In [1]:
import pandas as pd
from pandasql import sqldf

In [2]:
#Setting up the sqldf from pandasql for easier access
def sql(q):
    return sqldf(q, globals())

In [3]:
#This data is a sample of 10000 observations, from bigger data sets, due to the amount of memory needed to load all the data.
# Refer to the get data bash script
vehicles = pd.read_csv('../data/vehicle.csv')
people = pd.read_csv('../data/person.csv')
crashes = pd.read_csv('../data/crash.csv', parse_dates=['CRASH DATE', 'CRASH TIME'], infer_datetime_format=True)

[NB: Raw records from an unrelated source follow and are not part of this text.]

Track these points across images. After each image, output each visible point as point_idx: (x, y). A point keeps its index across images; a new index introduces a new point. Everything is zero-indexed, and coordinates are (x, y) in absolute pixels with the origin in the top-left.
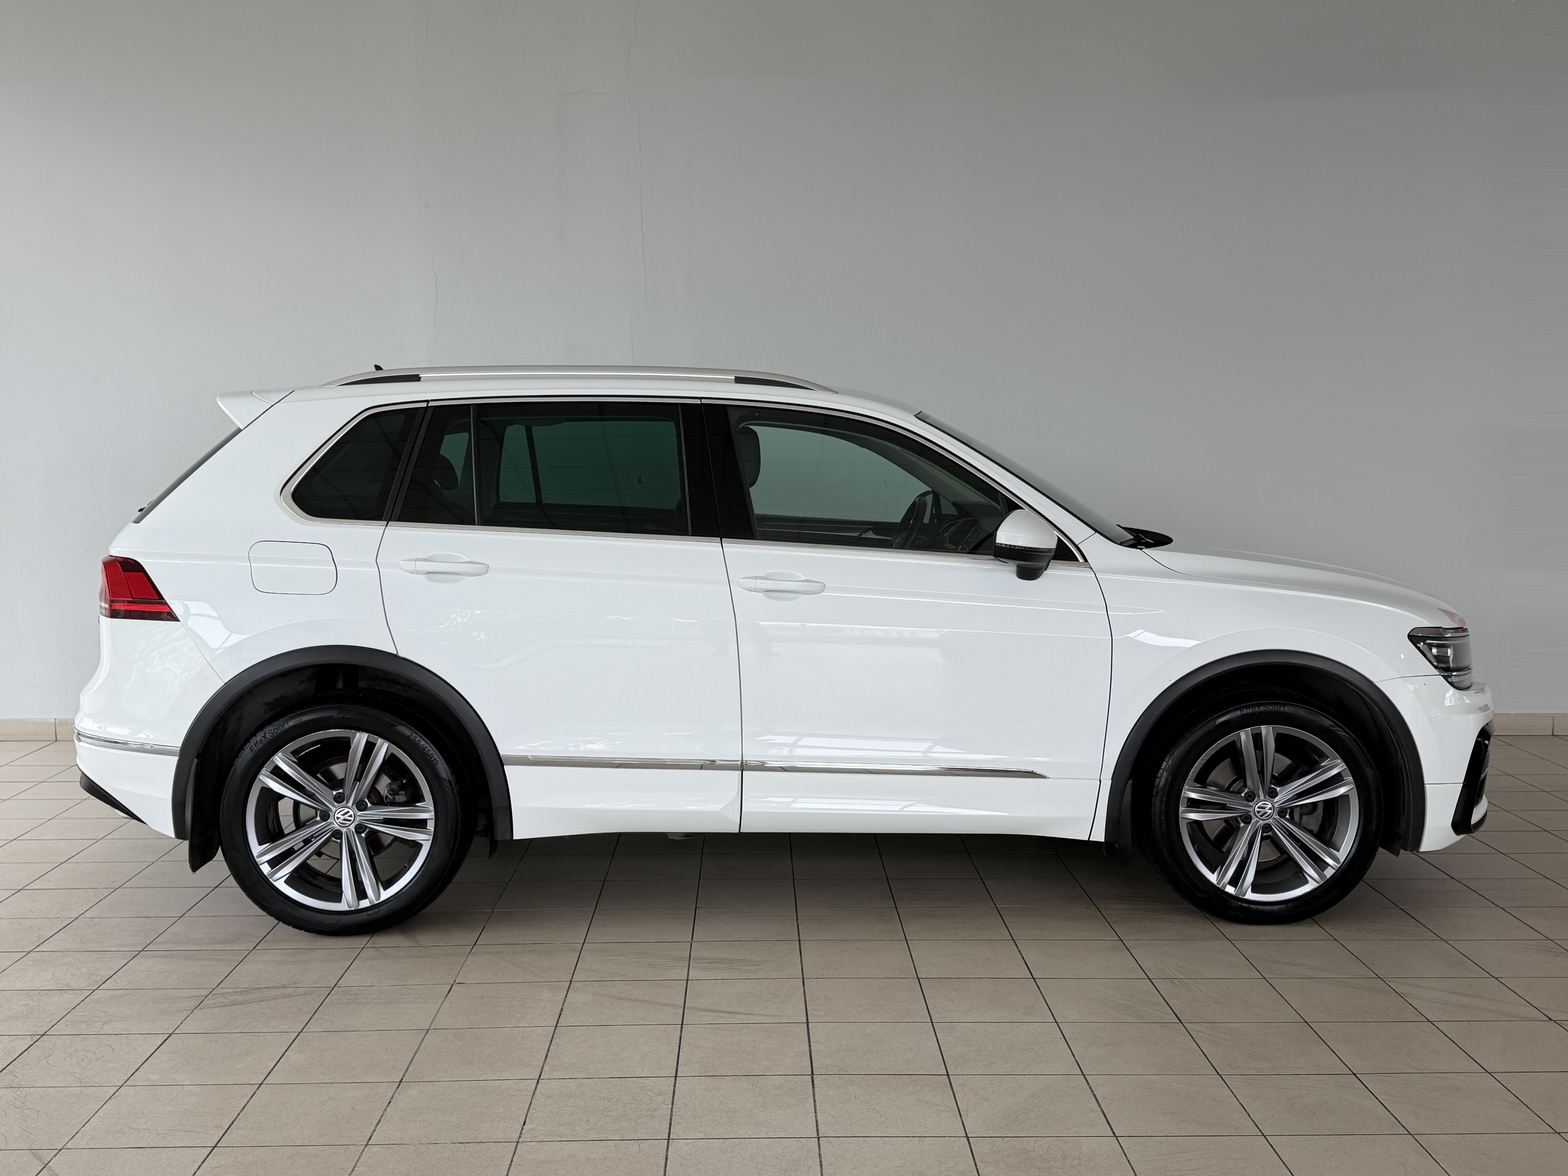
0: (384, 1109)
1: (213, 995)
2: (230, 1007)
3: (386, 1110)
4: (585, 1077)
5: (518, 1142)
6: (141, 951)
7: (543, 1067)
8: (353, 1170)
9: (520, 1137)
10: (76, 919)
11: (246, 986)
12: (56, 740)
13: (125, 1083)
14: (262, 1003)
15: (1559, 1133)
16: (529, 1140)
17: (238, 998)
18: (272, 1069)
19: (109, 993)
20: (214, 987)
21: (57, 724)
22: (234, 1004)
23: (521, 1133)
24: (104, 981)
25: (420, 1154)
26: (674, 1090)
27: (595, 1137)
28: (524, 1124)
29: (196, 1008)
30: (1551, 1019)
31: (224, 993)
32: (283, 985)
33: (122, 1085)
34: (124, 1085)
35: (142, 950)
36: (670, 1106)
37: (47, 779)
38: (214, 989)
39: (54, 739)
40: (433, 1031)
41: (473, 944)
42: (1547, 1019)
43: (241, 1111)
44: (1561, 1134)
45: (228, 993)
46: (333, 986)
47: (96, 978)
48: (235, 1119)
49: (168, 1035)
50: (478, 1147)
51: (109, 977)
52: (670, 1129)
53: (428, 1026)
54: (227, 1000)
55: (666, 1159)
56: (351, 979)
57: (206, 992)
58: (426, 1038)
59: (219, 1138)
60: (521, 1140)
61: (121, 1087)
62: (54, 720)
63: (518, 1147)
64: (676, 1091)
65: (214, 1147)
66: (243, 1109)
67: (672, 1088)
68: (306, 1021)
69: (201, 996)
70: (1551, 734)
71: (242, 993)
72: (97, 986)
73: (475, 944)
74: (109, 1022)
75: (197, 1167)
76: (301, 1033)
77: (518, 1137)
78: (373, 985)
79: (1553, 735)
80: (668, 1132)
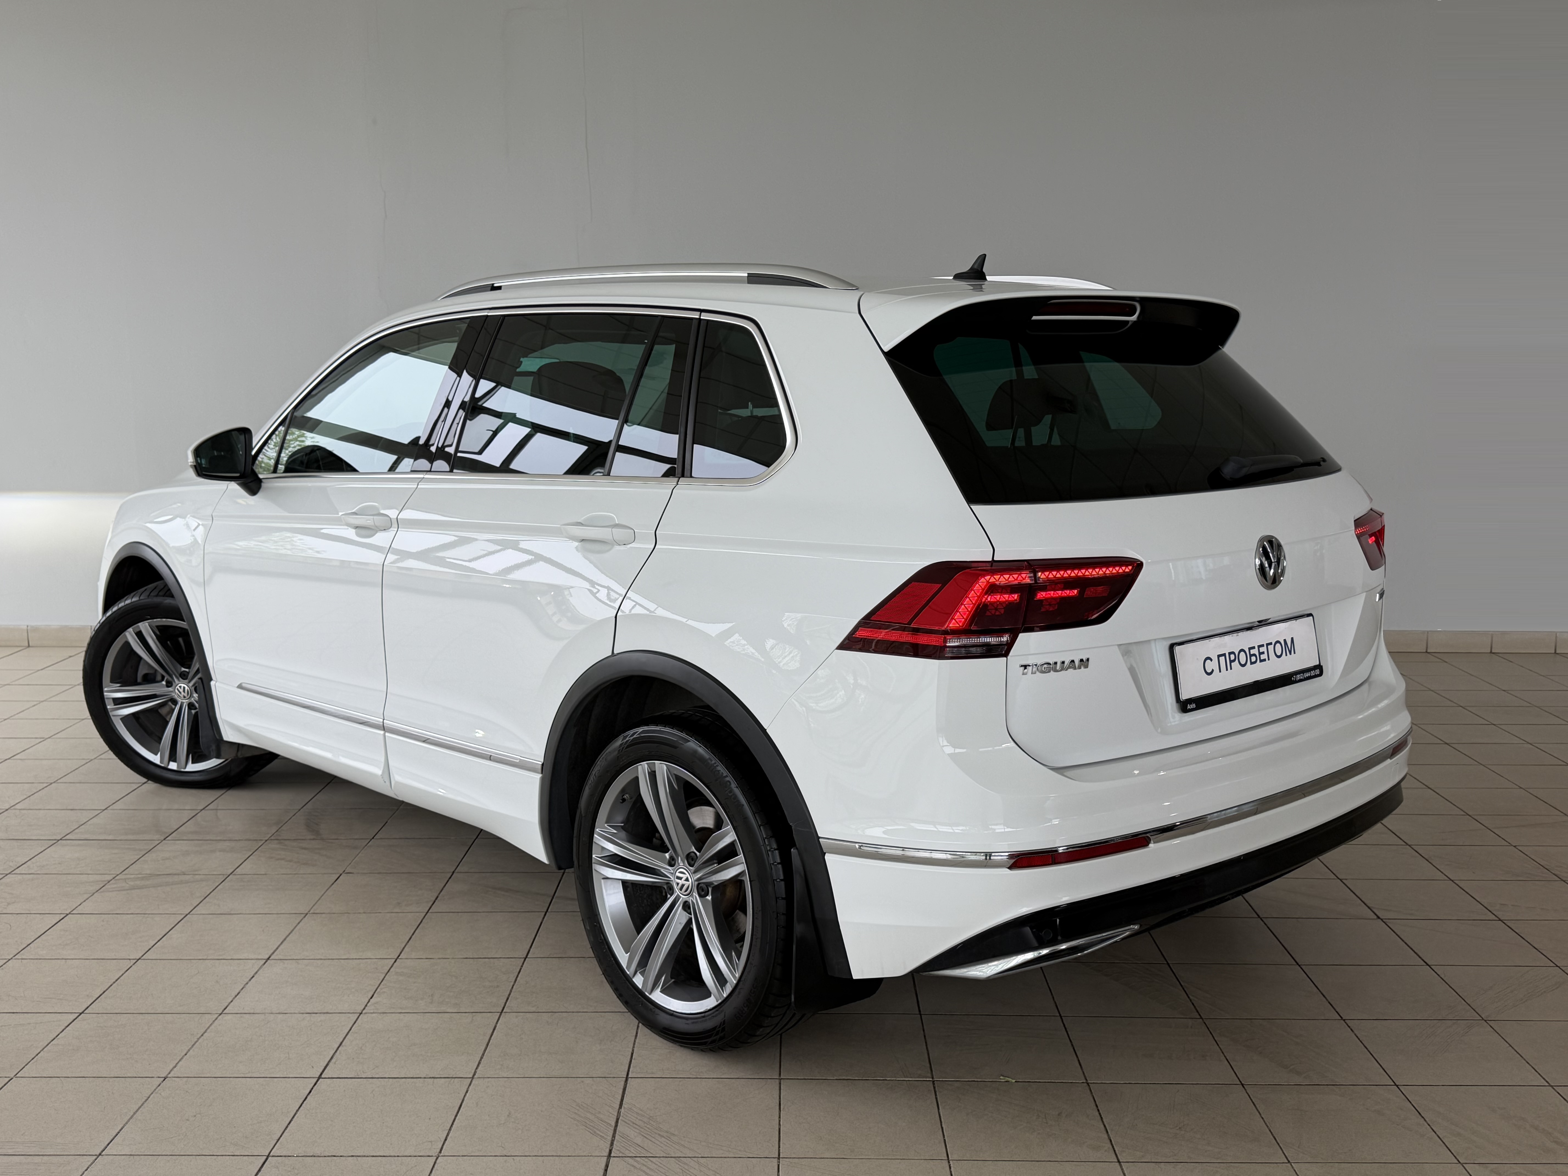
0: (246, 983)
1: (116, 880)
2: (128, 891)
3: (247, 983)
4: (440, 957)
5: (361, 1014)
6: (59, 840)
7: (404, 948)
8: (202, 1035)
9: (364, 1009)
10: (7, 810)
11: (148, 872)
12: (29, 646)
13: (14, 956)
14: (159, 888)
15: (1344, 1020)
16: (372, 1011)
17: (138, 883)
18: (152, 947)
19: (20, 877)
20: (118, 873)
21: (29, 631)
22: (133, 888)
23: (366, 1006)
24: (18, 866)
25: (268, 1022)
26: (521, 969)
27: (434, 1010)
28: (371, 998)
29: (97, 891)
30: (1379, 918)
31: (125, 879)
32: (183, 872)
33: (12, 958)
34: (14, 958)
35: (61, 839)
36: (512, 984)
37: (12, 682)
38: (118, 875)
39: (27, 645)
40: (311, 915)
41: (372, 838)
42: (1375, 917)
43: (114, 983)
44: (1346, 1021)
45: (130, 878)
46: (229, 874)
47: (11, 864)
48: (107, 990)
49: (65, 915)
50: (323, 1017)
51: (23, 863)
52: (506, 1003)
53: (308, 910)
54: (128, 885)
55: (494, 1029)
56: (247, 867)
57: (109, 878)
58: (303, 921)
59: (88, 1005)
60: (364, 1012)
61: (9, 960)
62: (26, 627)
63: (360, 1017)
64: (522, 970)
65: (81, 1014)
66: (117, 980)
67: (519, 968)
68: (195, 905)
69: (105, 881)
70: (1489, 651)
71: (142, 879)
72: (11, 871)
73: (373, 838)
74: (14, 903)
75: (61, 1030)
76: (188, 916)
77: (362, 1008)
78: (267, 873)
79: (1491, 652)
80: (503, 1006)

COLLISION_ID is the primary key in the crashes tables and it serves as foreign key in the people and vehicles tables.

In [4]:
#Which hours of the day seems to have the most accidents(top 5)?
sql('''
    SELECT
        strftime("%H",`CRASH TIME`) AS Hour,
        COUNT(*) AS Total
    FROM
        crashes
    GROUP BY Hour
    ORDER BY Total DESC
    LIMIT 5;
''')

Unnamed: 0,Hour,Total
0,16,765
1,17,702
2,18,694
3,14,679
4,15,641


Most of the collisions occurred on peak hours, usually when it's comming back from work.

In [5]:
# What is the total amount people injured and the average age by person type when there is at least one or more people other than the driver?
sql('''
    SELECT
        PERSON_TYPE,
        ROUND(AVG(PERSON_AGE),0) AS Mean_Age,
        SUM(is_injured) AS Total_Injured        
    FROM
        (SELECT
            c.`COLLISION_ID`,            
            c.`NUMBER OF PERSONS INJURED`,
            p.PERSON_TYPE,
            p.PERSON_AGE,
            CASE WHEN p.PERSON_INJURY = "Injured" THEN 1
                ELSE 0
            END AS is_injured,
            v.VEHICLE_OCCUPANTS              
        FROM crashes c 
            INNER JOIN people p 
            ON c.COLLISION_ID = p.COLLISION_ID
            INNER JOIN vehicles v
            ON c.COLLISION_ID = v.COLLISION_ID
        WHERE c.`ON STREET NAME` IS NOT NULL) AS collisions
    WHERE VEHICLE_OCCUPANTS >= 2
    GROUP BY PERSON_TYPE
    ORDER BY Total_Injured DESC;
''')

Unnamed: 0,PERSON_TYPE,Mean_Age,Total_Injured
0,Occupant,36.0,750
1,Bicyclist,31.0,36
2,Pedestrian,39.0,17


It seems that occupants are the most common injured people on a crash and the mean age accross all categories seems to be between 30 and 40 years old.

In [6]:
#How many people were involved in the collisions by each known vehicle type from january 2020 to may 2020, by the top 10 types?
sql('''
    SELECT 
        v.VEHICLE_TYPE,
        COUNT(p.UNIQUE_ID) AS Total_People        
    FROM crashes c
        INNER JOIN people p
        ON c.COLLISION_ID = p.COLLISION_ID
        INNER JOIN vehicles v
        ON c.COLLISION_ID = v.COLLISION_ID
    WHERE v.VEHICLE_TYPE IS NOT NULL
        AND (STRFTIME("%Y-%m-%d",c.`CRASH DATE`) BETWEEN "2020-01-01" AND "2020-05-31")
    GROUP BY v.VEHICLE_TYPE
    ORDER BY Total_People DESC
    LIMIT 10;        
''')

Unnamed: 0,VEHICLE_TYPE,Total_People
0,Sedan,607
1,Station Wagon/Sport Utility Vehicle,398
2,Bike,34
3,Pick-up Truck,23
4,Motorcycle,22
5,Taxi,14
6,Tractor Truck Diesel,8
7,E-Scooter,6
8,Bus,6
9,Box Truck,6


Most incident with the most people involved happen with sedans and station wagons on the first 5 months of 2020.